Figure caption: Payout layer showing 3 generations of paired channels, each with a largely independent downstream network, ultimately converging into a shared exchange exit

Looking closely at the third-generation paired payout channels, the degree of separation is even clearer. The processing volume of one channel was about 2.6 times that of the other. When comparing the top 100 large downstream counterpart transactions ranked by each channel, the overlap rate was zero. Although they were supplied from the same upstream sources and operated simultaneously, they operated entirely independent downstream distribution networks.

What the two lines truly shared was only the final exit. In their small downstream transfers, both lines showed the same pattern: funds passed through tens of thousands of one-time addresses (each address had almost only one deposit and one withdrawal), and ultimately flowed into the same major centralized exchange (CEX) hot wallet. But even here, the intermediary deposit addresses across the two groups were almost completely independent—of approximately 60,000 addresses, only 9 were shared—like two separate pipelines feeding into the same exchange. On-chain data confirmed that funds entered the exchange’s processing pipeline, but it was unable to identify the specific user accounts behind these deposits.

Panoramic View: A Four-Layer Funnel

By consolidating all findings, VerilyHK’s on-chain fund routing architecture formed a clear four-stage funnel: an extremely dispersed front end, a highly centralized intermediate stage, again a dispersed payout layer, and finally exiting through the exchange.
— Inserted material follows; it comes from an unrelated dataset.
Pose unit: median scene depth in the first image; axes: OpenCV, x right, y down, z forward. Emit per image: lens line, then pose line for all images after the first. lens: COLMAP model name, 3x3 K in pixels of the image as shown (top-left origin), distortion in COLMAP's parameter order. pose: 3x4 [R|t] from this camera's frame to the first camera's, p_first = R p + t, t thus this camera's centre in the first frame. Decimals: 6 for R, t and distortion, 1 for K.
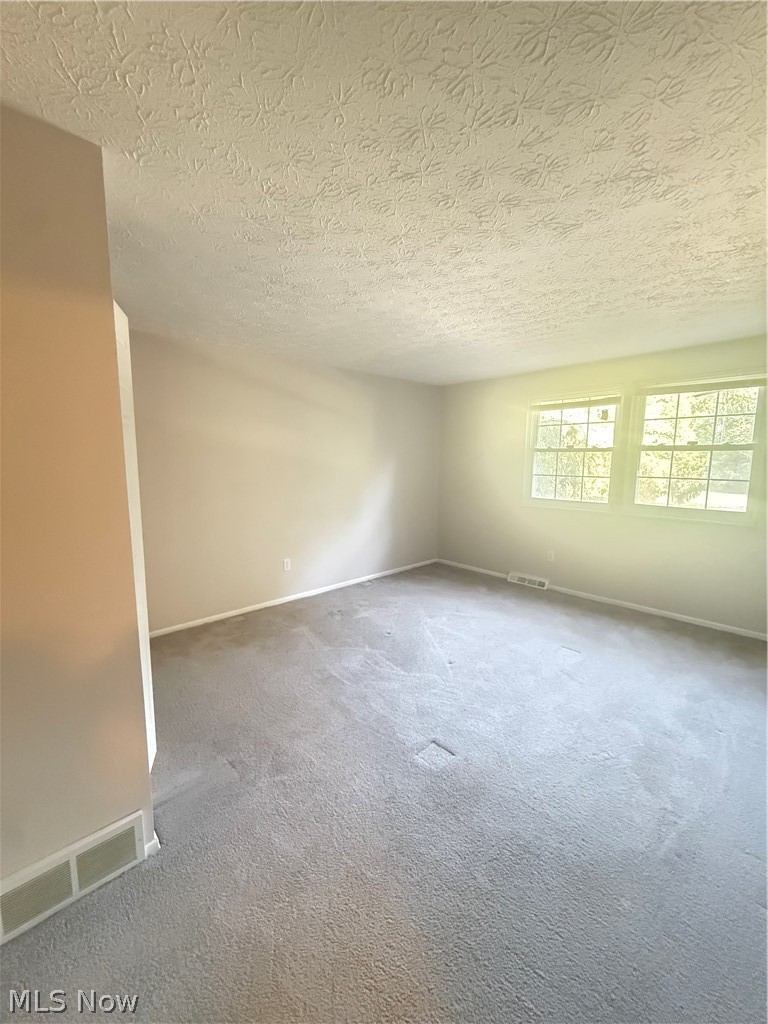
lens RADIAL K [[411.3, 0, 384.7], [0, 411.3, 507.3], [0, 0, 1]] dist [-0.000721, 0.000440]
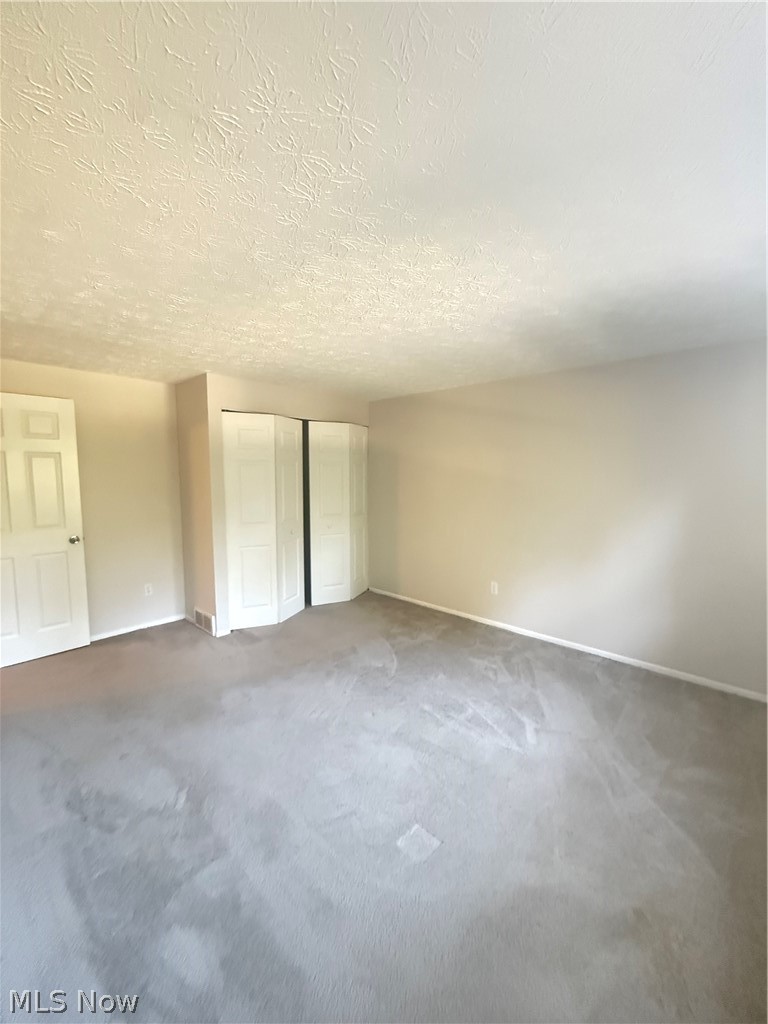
lens RADIAL K [[411.3, 0, 384.7], [0, 411.3, 507.3], [0, 0, 1]] dist [-0.000721, 0.000440]
pose [[0.066894, 0.086306, -0.994020, 0.710449], [-0.126900, 0.988897, 0.077321, -0.096129], [0.989657, 0.120969, 0.077104, 0.639793]]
Figure caption: VerilyHK’s four-layer funnel architecture—deposit layer, collection layer, intermediate layer, bridging layer, dual-line payout, exchange exit

Most striking are the massive transaction volume (total on-chain fund flow of about $1.6 billion) and the precision of the underlying infrastructure: generation handovers accurate to the day, paired payout channels with essentially independent downstream networks, and tens of thousands of one-time addresses funneling into a shared exchange exit.
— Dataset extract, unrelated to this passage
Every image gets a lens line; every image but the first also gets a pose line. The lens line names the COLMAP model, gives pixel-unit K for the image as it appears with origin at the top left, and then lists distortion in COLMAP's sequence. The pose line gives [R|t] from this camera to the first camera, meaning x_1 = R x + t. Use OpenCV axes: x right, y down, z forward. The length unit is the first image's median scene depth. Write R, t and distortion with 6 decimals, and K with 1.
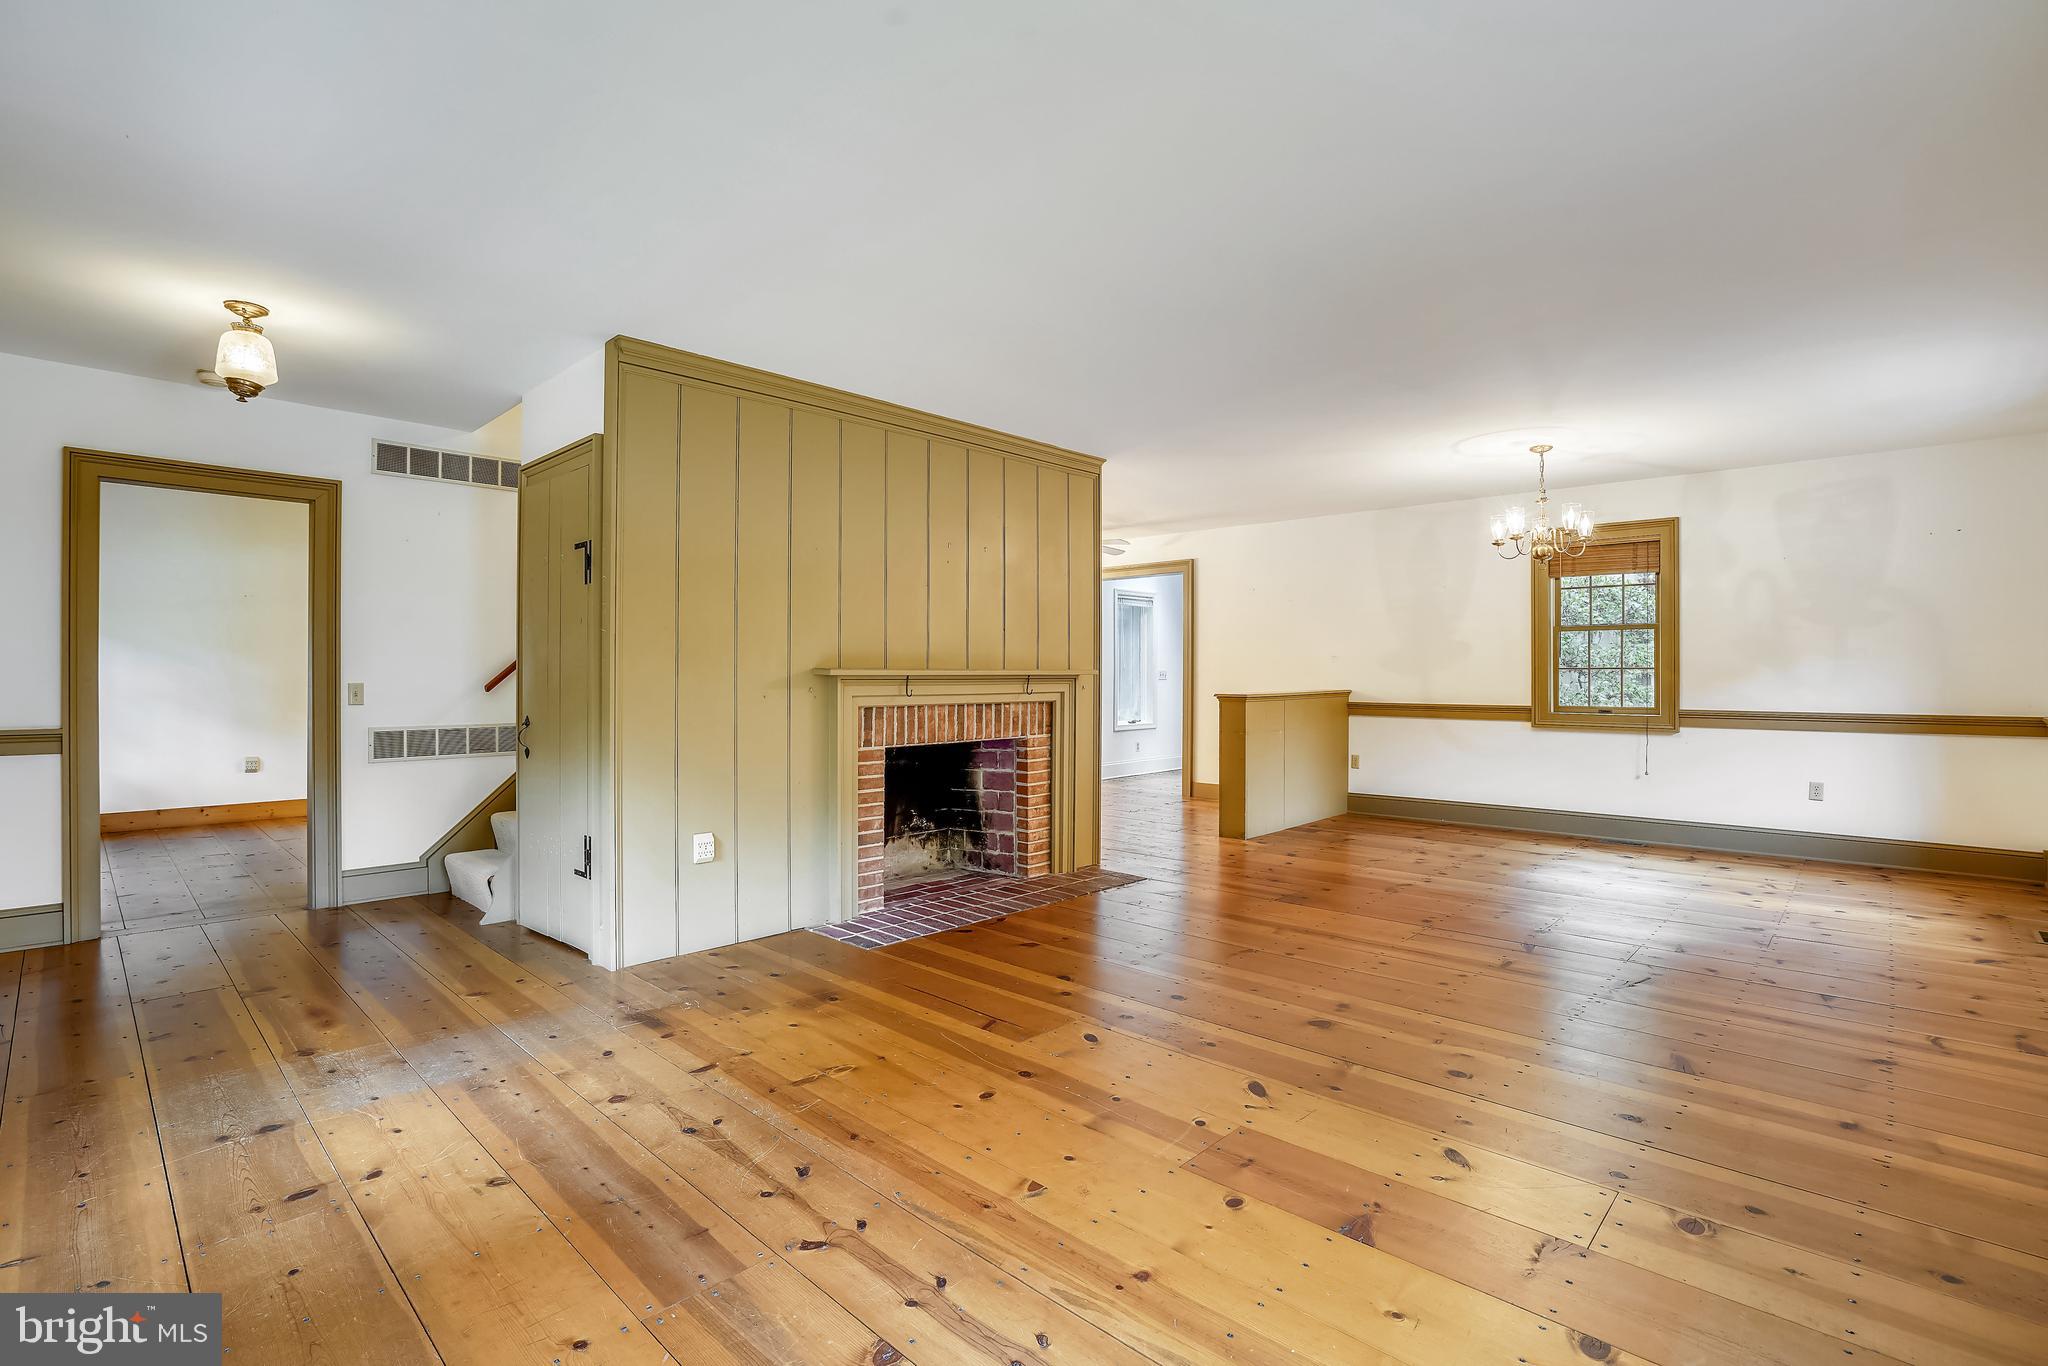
lens RADIAL K [[962.4, 0, 1022.3], [0, 962.4, 671.9], [0, 0, 1]] dist [-0.019231, 0.000118]
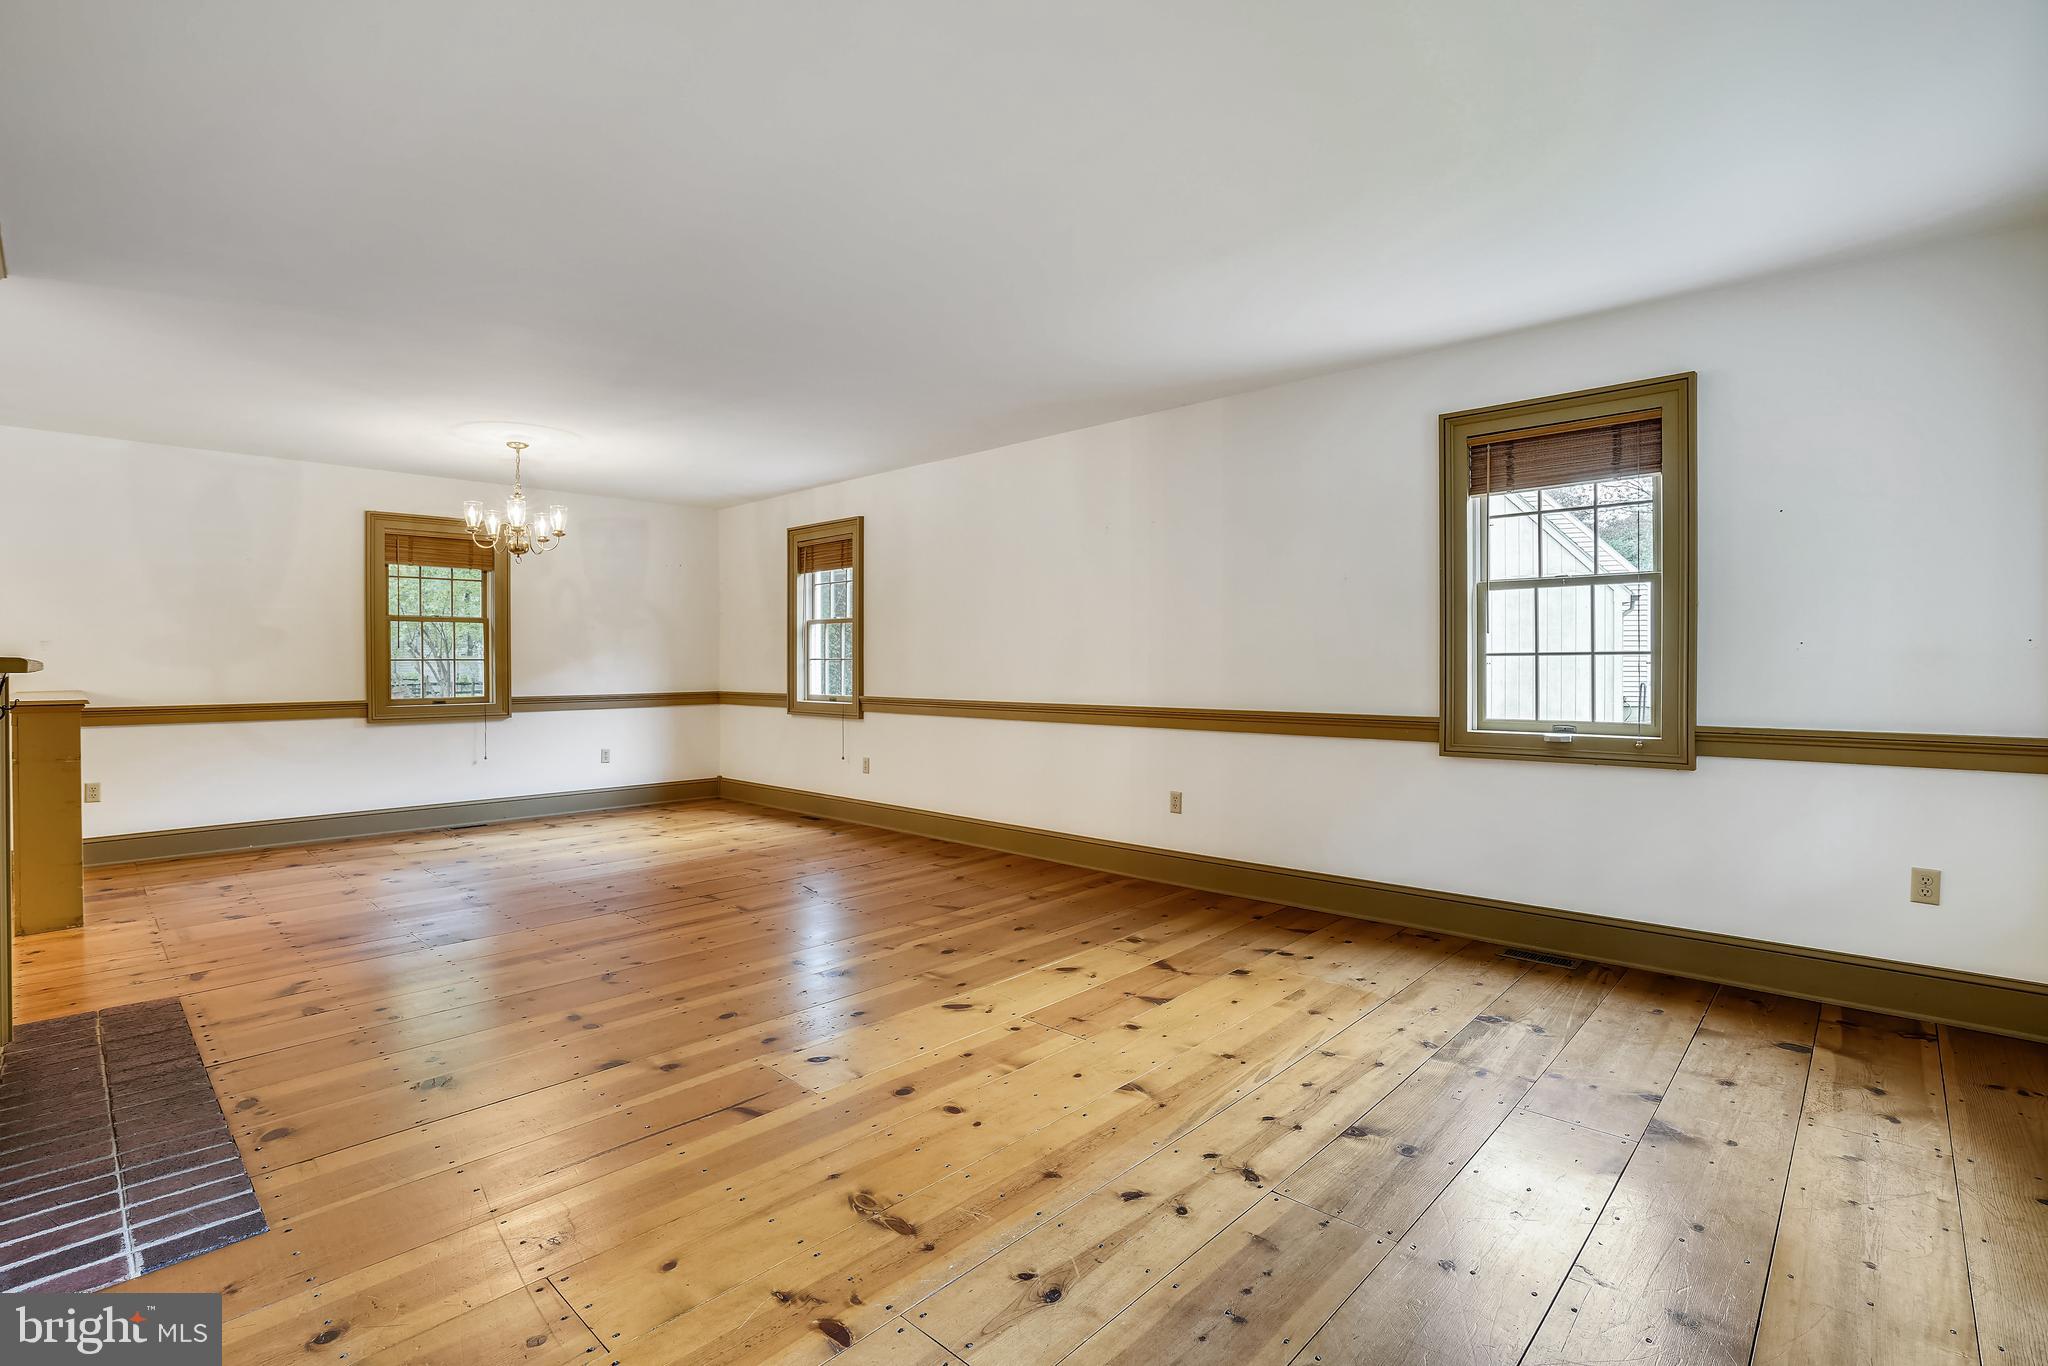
lens RADIAL K [[933.3, 0, 1051.8], [0, 933.3, 645.1], [0, 0, 1]] dist [-0.000596, 0.000480]
pose [[-0.010019, 0.019839, 0.999753, -0.487547], [0.001406, 0.999802, -0.019826, 0.002125], [-0.999949, 0.001207, -0.010045, 0.461889]]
For exchange compliance teams, the structural features documented in this article provide actionable detection heuristic indicators—especially the pattern of tens of thousands of one-time deposit addresses converging into a single hot wallet. For investigators and regulators, this layered architecture explains why tracking illegal funds requires going beyond single transactions and reconstructing the full network topology.

All on-chain analysis in this article was performed using MetaSleuth, an on-chain analysis tool, part of BlockSec’s anti-money laundering and compliance suite. The analysis follows a highest-value-path methodology, and all conclusions are labeled with the strength of evidence and applicable boundaries.